Symbol Analysis
In this sonnet, love is everything. Loving the beloved is the way that the speaker actually knows she exists. Trying to list the different types of love that she feels, and to work out the relationships between these different kinds of love, becomes a new way of expressing her affection and admiration for "thee."
- Line 1: The speaker begins by posing a question that the entire sonnet will go on to answer: "How do I love thee?" It's interesting that the interrogative word here is "how," rather than "why" or "when." This is not really a rhetorical question, because the speaker does answer it, but it operates in a similar way to rhetorical questions because it introduces the poem and gets the reader thinking.
- Lines 2-4: The speaker uses a spatial metaphor to describe the extent of her love, comparing her soul to a physical, three-dimensional object in the world.
- These three lines also introduce a lot of sound play into the sonnet. In line two, three words have a "th" sound, and a fourth word ("height") comes close. These breathy syllables soften the line, making it more difficult to fit it into a traditional iambic pentameter rhythm. In fact, throughout the poem there's an excess of "th" sounds, some of them voiced (like the "th" in "thee") and some of them unvoiced (like the "th" in "depth"). It might be interesting to think about how the two different kinds of "th" sounds fall into patterns in the poem.
- In lines three and four, the poet uses assonance, repeating long "e" vowel sounds in words like "reach," "feeling," "Being," and "ideal." This repeated long vowel sound adds a brighter, livelier quality to the poem. It also reminds us of what the speaker calls the beloved – "thee."
- There's also an internal rhyme between the word "feeling" in the middle of line three and the word "Being" in the middle of line four. This extra rhyme, along with the rhymes at the ends of the lines, ties the poem together more tightly.
- Lines 5-6: These are some of the only lines in this poem that actually use concrete imagery – "sun and candle-light" – and even then, it's only images of different kinds of light, not necessarily definite objects. Even more so than other poems, this is an extremely abstract, vague lyric that seems to take place out of this world.

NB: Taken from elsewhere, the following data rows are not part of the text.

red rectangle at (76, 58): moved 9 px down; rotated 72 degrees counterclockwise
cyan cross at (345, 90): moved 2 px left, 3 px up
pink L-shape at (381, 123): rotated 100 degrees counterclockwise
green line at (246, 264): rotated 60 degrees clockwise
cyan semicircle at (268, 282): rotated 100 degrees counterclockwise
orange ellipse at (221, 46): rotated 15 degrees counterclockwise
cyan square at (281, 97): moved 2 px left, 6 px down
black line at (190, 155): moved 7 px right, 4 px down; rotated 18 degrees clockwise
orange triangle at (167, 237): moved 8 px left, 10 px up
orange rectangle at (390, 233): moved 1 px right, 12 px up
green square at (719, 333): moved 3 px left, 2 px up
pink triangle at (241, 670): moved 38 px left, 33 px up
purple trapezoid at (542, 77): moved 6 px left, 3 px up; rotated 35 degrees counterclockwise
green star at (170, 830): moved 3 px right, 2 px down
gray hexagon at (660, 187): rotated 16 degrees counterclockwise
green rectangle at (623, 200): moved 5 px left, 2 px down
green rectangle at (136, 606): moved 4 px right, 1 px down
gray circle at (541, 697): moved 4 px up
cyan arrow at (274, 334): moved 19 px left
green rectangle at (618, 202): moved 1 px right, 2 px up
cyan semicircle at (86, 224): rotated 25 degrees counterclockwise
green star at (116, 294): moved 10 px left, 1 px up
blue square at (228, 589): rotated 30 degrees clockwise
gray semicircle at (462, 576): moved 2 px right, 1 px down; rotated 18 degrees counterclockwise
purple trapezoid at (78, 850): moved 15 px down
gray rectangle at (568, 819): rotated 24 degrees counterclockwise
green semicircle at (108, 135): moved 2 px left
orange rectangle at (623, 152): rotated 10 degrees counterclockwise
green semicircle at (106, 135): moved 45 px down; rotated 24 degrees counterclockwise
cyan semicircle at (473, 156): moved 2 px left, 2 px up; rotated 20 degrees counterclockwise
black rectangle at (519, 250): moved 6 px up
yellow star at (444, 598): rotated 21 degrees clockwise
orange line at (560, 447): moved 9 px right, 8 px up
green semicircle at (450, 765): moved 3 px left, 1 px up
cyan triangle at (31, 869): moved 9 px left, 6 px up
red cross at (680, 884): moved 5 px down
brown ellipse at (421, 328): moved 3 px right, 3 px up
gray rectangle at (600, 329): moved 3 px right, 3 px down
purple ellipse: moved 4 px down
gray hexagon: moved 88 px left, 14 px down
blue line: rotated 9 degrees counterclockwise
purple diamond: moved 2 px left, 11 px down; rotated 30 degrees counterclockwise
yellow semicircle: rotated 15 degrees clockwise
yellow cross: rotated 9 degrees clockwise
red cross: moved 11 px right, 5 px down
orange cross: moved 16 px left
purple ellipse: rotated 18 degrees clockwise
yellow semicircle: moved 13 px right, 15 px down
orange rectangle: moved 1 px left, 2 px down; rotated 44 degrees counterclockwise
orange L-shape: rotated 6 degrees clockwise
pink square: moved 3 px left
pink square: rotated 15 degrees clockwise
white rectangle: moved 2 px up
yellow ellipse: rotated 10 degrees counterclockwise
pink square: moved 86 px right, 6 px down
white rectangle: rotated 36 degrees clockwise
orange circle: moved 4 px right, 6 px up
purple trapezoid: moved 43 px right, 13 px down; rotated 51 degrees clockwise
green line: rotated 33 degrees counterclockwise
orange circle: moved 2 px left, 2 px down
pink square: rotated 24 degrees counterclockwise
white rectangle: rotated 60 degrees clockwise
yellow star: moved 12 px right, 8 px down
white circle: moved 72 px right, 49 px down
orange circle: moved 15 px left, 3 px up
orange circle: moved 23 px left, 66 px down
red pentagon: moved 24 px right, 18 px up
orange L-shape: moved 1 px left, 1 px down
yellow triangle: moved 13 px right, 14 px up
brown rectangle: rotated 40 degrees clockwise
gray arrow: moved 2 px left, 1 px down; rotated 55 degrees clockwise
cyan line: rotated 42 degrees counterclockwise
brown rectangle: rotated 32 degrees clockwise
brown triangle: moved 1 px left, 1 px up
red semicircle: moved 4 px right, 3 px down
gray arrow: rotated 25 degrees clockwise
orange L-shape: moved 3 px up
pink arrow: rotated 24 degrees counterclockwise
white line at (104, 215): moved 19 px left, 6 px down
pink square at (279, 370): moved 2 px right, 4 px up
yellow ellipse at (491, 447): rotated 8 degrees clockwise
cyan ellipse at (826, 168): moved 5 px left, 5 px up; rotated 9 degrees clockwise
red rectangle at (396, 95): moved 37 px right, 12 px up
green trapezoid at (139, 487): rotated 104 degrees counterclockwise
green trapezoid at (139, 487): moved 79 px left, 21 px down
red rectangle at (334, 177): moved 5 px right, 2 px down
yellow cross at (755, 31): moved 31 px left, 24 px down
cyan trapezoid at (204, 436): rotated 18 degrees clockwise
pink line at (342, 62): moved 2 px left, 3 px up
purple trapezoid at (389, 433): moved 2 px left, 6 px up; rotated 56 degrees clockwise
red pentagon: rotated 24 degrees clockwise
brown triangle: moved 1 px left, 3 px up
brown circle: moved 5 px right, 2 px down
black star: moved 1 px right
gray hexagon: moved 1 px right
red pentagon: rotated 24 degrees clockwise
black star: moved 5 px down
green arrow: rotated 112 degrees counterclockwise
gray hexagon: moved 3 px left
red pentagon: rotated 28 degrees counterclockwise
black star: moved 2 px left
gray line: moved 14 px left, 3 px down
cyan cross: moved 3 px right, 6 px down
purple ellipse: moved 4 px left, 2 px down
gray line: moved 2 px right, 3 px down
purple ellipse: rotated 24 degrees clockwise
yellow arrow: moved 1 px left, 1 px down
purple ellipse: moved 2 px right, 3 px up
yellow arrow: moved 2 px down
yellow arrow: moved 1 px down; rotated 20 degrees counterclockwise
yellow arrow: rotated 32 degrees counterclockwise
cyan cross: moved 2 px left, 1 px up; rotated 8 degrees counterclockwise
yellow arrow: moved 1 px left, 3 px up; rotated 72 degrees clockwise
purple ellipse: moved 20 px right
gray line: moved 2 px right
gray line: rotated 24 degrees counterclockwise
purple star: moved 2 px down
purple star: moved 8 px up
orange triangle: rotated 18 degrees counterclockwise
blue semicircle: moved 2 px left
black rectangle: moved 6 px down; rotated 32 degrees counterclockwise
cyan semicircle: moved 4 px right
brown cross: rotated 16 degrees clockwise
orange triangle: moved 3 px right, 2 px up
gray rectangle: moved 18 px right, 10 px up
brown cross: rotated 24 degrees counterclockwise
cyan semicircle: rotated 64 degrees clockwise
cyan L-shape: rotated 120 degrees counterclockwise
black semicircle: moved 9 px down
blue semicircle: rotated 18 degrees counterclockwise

- Lines 7-9: These lines use anaphora, beginning with the same phrase, "I love thee," as do lines two, five, and eleven. This parallel structure emphasizes that the poem is in many ways a catalog or list of ways of loving, rather than an extended argument or scene like some other poems.
- Lines 12-14: We can't help but think that claiming you're going to love someone "better after death," whether it's your death or their own, is something of a hyperbole.